La gente continua a morire ma lo spettacolo deve andare avanti. E Giuseppe Conte lo fa scientemente da capopopolo, nelle migliore tradizione del “on men show” in uso nelle dittature sudamericane (alla Bolsonaro, per intendersi), puntando il dito verso di noi. Perché se è vero che, ieri sera, tra il lusco e il brusco, ha fatto i nomi di Salvini e Meloni, è altrettanto vero che ha puntato il dito verso la stragrande maggioranza degli italiani di destra che non crede all’Europa ma firmò il trattato MES e di sinistra che, nonostante tutto, ci crede ancora.
E’ sparito il fine giurista, il post democristiano che tenta di mediare sull’impossibile. Emerge una figura che pensa di accaparrarsi un ruolo politico puntando su chi non sopporta l’idea di un Governo di destra guidato da Salvini e Meloni. Purtroppo, lo fa inimicandosi un po’ tutti. Innanzitutto quelli che non vedono di buon occhi colui che a parole parla di democrazia e, poi, si comporta come un dittatorello che, a reti unificate, arringa come è nel suo stile di avvocato ma fa anche un comizio di chiaro stampo politico, senza contraddittorio, offendendo in questo anche il Parlamento, sede ufficiale e istituzionale per gli argomenti da lui trattati. Si inimica oltre ogni limite possibile tutto il popolo di centro destra, pronto a farne polpetta. Si inimica addirittura il Partito Democratico perché con il suo ministro dell’Economia ha portato avanti una posizione diversa e distante da quella suggerita da Gentiloni, già Presidente di quel Partito e oggi Commissario Europeo. Si inimica parte del popolo grillino, oramai orfano di Di Battista, sparito, di Grillo confuso e indeciso, di Di Maio occupato a mantenere un po’ del potere perduto.

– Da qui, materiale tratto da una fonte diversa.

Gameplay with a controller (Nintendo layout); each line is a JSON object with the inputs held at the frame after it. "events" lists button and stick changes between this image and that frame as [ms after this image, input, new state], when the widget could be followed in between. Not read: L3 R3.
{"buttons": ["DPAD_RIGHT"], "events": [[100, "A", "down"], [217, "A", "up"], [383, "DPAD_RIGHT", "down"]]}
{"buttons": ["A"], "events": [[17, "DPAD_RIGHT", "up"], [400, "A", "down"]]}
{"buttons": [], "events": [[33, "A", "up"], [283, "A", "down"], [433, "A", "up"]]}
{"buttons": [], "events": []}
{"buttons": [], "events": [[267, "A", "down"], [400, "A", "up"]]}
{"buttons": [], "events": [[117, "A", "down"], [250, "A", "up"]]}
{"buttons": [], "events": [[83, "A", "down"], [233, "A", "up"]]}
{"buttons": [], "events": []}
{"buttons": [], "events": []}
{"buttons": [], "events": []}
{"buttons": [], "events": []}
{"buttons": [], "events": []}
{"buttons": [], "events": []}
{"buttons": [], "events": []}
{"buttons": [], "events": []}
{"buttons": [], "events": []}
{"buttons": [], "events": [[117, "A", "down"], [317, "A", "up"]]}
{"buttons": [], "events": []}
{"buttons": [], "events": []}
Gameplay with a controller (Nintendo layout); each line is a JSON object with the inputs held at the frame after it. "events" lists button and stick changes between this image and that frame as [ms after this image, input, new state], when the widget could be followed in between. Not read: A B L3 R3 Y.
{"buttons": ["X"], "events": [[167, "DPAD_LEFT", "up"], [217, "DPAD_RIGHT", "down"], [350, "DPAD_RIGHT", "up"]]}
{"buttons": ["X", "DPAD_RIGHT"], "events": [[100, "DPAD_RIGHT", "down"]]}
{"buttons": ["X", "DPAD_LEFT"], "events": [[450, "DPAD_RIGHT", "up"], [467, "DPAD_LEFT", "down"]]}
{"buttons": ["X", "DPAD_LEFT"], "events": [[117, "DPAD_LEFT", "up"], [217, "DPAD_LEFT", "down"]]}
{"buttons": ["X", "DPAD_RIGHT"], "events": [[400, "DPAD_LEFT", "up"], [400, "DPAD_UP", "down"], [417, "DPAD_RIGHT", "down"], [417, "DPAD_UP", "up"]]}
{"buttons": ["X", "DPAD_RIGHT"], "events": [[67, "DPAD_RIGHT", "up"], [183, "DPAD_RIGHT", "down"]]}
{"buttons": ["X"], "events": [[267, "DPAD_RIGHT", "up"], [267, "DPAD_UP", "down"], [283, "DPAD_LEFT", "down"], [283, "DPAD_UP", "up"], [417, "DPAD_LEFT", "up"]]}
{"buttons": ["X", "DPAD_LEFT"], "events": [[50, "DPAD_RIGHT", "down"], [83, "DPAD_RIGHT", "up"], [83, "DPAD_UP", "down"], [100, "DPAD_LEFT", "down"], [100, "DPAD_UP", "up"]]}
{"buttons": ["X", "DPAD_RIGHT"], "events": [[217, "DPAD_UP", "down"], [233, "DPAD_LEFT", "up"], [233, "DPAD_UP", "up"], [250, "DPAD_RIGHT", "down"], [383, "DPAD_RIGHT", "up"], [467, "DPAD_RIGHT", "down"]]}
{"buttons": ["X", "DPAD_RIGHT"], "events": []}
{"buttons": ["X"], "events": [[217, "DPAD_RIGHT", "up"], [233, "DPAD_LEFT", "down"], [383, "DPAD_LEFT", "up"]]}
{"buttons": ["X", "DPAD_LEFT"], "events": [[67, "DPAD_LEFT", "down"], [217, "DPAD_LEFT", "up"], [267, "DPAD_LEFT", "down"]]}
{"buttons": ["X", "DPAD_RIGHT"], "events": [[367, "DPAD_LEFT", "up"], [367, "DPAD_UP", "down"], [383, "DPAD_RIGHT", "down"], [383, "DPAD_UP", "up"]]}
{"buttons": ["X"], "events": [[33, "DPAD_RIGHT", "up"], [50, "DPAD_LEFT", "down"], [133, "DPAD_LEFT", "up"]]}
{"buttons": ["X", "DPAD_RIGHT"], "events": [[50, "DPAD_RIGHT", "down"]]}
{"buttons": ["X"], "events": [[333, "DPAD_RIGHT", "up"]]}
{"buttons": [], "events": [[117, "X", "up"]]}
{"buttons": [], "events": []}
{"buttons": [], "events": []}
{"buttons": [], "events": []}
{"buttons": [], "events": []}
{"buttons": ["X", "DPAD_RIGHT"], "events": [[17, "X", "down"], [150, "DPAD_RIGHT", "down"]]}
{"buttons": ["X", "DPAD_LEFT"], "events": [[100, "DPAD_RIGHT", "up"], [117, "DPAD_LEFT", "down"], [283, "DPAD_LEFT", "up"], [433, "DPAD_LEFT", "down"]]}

Aggiungasi che Giuseppe Conte non ha avuto, finora, l’umiltà neanche di accennare alla possibilità di un vero coinvolgimento di tutte le forze politiche in questo momento drammatico dell’Italia e del Mondo. Ascolta, ascolta, perde tempo in inutili convenevoli, salvo poi affidarsi, anche politicamente, a comitati e comitarelli, da lui decisi e da lui nominati, ultimo quello di coloro che devono studiare le procedure di riavvio delle attività produttive. Assomigliano, detti comitati, a consigli dei ministri paralleli. Una sorta di struttura del presidente. Ennesimo capitolo di una cessione di sovranità della politica a strutture e luoghi fuori dal Parlamento e dai partiti. E, con il supporto di questi comitati, stila i suoi comunicati a reti unificate non per informarci sulle decisioni prese ma per lodarsi e imbrodarsi con presunte prese di posizioni mondiali circa la bontà del suo lavoro. Non ha neanche le decenza di aspettare o anticipare la Via Crucis trasmessa dal Vaticano in tutto il mondo.
Si avverte nell’aria, un avvitamento populista del nostro Presidente del Consiglio. C’è un’ evidente crisi della Politica. Di fronte alle paure, dell’immigrazione prima e del virus poi, il popolo si chiude in se stesso e si affida all’uomo della Provvidenza. Intanto, aspettiamo tremebondi il prossimo show televisivo a reti unificate del divo Conte.